So, for example, if you were using a 200mm lens, your shutter speed would need to be 1/200 of a second or more, whereas if you were shooting with a 50mm lens, shutter speeds of 1/50 of a second would suffice, although this also depends on whether you’re photographing a moving subject or not.
CHOOSING THE WRONG FOCUS POINT
Focusing on the wrong spot can also cause blurry photos, so it’s important to understand your camera’s focus modes. Although manual focus is great for some situations, it’s not necessarily the best option when you’re shooting fast action and need to track a moving subject.
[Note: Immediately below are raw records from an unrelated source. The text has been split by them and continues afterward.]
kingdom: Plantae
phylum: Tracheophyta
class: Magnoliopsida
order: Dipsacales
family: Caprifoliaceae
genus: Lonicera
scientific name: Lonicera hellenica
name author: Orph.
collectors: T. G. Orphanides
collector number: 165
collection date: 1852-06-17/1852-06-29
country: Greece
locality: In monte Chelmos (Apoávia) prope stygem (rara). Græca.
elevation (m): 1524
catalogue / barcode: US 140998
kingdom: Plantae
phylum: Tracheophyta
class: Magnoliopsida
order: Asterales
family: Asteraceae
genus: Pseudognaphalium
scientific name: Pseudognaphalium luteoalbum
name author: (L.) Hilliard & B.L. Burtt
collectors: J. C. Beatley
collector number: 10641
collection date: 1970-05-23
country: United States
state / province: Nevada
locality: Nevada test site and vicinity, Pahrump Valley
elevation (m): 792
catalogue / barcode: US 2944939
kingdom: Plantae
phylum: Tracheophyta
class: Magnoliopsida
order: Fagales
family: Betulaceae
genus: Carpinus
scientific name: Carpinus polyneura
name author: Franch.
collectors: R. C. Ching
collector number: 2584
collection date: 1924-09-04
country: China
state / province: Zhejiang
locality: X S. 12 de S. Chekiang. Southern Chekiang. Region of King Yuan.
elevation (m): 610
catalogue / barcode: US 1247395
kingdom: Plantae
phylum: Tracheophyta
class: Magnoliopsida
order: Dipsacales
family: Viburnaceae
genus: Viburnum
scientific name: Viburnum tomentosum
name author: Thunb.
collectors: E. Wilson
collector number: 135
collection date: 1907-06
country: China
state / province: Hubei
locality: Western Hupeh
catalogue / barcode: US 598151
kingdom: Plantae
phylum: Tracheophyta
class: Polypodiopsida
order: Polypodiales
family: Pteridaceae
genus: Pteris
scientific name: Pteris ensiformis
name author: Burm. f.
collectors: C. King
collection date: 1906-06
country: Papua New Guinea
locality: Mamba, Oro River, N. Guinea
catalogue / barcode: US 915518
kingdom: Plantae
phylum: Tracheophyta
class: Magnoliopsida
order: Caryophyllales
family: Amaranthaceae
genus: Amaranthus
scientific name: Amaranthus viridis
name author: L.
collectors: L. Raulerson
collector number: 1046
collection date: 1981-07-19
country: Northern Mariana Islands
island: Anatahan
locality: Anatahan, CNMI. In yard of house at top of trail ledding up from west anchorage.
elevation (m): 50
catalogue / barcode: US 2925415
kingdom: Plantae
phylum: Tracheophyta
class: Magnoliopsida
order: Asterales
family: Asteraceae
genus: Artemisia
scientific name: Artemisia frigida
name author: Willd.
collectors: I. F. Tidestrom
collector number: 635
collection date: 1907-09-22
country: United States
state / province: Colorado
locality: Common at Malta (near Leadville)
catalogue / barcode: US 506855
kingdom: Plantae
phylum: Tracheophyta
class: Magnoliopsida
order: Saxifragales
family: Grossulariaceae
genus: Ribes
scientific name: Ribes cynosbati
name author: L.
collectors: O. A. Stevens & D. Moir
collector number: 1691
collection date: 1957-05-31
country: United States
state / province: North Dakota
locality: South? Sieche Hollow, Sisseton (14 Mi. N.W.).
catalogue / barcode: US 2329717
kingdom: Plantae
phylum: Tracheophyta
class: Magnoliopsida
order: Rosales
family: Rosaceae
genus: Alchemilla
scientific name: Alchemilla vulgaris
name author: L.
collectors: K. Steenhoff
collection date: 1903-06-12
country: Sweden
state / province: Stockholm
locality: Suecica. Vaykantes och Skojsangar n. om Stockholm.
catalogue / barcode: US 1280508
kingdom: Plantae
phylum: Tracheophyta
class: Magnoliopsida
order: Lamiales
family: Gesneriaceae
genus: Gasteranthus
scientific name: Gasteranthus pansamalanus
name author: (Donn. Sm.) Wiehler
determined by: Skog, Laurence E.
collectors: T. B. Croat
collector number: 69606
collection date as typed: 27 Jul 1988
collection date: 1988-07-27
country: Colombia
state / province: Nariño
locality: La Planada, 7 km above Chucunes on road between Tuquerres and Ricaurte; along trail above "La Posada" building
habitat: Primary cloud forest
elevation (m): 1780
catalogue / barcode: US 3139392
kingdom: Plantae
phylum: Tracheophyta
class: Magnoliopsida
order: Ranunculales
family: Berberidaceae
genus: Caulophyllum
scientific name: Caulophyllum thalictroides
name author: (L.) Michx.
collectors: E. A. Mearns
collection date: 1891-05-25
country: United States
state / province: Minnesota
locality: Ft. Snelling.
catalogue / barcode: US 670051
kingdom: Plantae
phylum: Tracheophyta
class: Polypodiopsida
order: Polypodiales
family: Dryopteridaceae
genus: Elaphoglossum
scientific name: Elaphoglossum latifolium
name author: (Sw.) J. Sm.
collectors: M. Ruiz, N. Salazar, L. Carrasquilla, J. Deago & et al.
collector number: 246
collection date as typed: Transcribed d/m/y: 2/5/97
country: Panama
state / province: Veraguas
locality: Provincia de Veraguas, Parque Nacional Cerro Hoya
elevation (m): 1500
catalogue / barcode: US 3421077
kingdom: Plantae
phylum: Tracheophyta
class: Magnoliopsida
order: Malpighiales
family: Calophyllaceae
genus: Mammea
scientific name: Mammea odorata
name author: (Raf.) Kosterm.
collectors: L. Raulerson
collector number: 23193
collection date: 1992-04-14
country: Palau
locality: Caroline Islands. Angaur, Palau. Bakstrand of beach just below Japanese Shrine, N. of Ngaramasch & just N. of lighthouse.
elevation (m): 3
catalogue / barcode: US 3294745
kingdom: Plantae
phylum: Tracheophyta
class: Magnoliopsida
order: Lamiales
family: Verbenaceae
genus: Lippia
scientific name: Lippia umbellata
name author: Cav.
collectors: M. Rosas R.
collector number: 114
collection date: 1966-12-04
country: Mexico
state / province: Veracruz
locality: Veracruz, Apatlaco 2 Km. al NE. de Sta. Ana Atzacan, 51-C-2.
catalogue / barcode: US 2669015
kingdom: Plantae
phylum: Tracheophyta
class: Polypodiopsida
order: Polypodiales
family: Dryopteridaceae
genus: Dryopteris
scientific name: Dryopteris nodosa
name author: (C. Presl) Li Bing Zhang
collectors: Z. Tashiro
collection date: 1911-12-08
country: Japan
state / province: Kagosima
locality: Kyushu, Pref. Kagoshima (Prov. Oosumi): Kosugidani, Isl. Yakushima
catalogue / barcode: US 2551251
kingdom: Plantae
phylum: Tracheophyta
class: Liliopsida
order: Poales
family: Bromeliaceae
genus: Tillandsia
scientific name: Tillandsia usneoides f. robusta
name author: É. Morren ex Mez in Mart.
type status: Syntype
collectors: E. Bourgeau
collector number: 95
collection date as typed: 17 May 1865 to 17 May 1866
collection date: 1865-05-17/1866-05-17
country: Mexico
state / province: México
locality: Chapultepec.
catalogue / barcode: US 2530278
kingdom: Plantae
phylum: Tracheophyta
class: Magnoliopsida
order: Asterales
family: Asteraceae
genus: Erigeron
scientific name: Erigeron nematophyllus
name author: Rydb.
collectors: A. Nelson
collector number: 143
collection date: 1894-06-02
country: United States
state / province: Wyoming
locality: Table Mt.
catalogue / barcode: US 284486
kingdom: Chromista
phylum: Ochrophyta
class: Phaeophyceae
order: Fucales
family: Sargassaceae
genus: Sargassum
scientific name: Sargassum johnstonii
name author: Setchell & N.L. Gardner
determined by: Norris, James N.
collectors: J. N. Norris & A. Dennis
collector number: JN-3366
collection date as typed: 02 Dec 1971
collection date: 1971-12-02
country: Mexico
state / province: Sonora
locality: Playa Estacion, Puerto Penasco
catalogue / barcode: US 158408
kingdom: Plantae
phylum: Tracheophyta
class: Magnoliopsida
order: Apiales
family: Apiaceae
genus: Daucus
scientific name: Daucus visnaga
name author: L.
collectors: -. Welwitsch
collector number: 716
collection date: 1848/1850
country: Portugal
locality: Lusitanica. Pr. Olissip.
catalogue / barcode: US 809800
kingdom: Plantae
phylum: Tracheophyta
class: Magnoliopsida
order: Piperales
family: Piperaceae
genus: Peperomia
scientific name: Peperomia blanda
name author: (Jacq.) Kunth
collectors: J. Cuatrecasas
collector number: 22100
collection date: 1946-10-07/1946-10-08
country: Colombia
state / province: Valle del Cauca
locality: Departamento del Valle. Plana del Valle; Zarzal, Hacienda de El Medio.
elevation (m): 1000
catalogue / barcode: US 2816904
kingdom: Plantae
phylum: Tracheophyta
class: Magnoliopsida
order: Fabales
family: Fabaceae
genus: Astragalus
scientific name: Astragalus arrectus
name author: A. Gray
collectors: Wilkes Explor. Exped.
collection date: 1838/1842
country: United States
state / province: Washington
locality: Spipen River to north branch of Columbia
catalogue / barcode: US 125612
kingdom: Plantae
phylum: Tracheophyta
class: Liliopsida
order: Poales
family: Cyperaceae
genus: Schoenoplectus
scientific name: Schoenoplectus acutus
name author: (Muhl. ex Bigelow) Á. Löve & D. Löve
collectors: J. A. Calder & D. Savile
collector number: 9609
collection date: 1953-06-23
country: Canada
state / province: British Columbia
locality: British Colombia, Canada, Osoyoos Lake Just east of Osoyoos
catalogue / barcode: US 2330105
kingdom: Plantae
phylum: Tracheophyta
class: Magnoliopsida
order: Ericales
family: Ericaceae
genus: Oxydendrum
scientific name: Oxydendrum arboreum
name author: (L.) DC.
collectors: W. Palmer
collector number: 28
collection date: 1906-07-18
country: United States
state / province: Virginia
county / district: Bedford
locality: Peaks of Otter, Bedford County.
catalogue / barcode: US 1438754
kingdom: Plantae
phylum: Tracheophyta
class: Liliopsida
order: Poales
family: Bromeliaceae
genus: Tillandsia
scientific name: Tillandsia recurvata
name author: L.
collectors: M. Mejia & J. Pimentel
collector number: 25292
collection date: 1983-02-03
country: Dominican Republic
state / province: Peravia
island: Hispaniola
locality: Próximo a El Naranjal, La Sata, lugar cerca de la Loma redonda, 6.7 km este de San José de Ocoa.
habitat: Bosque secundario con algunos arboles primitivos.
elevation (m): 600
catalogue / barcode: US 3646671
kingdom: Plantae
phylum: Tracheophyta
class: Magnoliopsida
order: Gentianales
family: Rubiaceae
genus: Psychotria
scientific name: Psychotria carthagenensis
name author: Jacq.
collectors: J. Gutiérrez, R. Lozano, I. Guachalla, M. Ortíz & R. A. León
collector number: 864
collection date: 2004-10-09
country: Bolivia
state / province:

Even when you’re not using manual focus, however, leaving everything up to the camera won’t always get you the best results. If you’re not sure what your camera is focusing on, half press the shutter button until you see a red focal point through the viewfinder. You can then use the dial to change focal points or simply move the camera until your subject is in the line of focus.
NOT SHOOTING IN HIGH ISO
Many new photographers have been told or read somewhere that they should be shooting with the lowest possible ISO to avoid digital noise in their photos.
But while it’s true that using a higher ISO setting can lead to more noise, it’s still a great way to get sharp images in low light while hand holding your camera. After all, it’s better to get some good photos with a bit of noise than it is to end up with a whole memory card of photos that are either blurry or underexposed.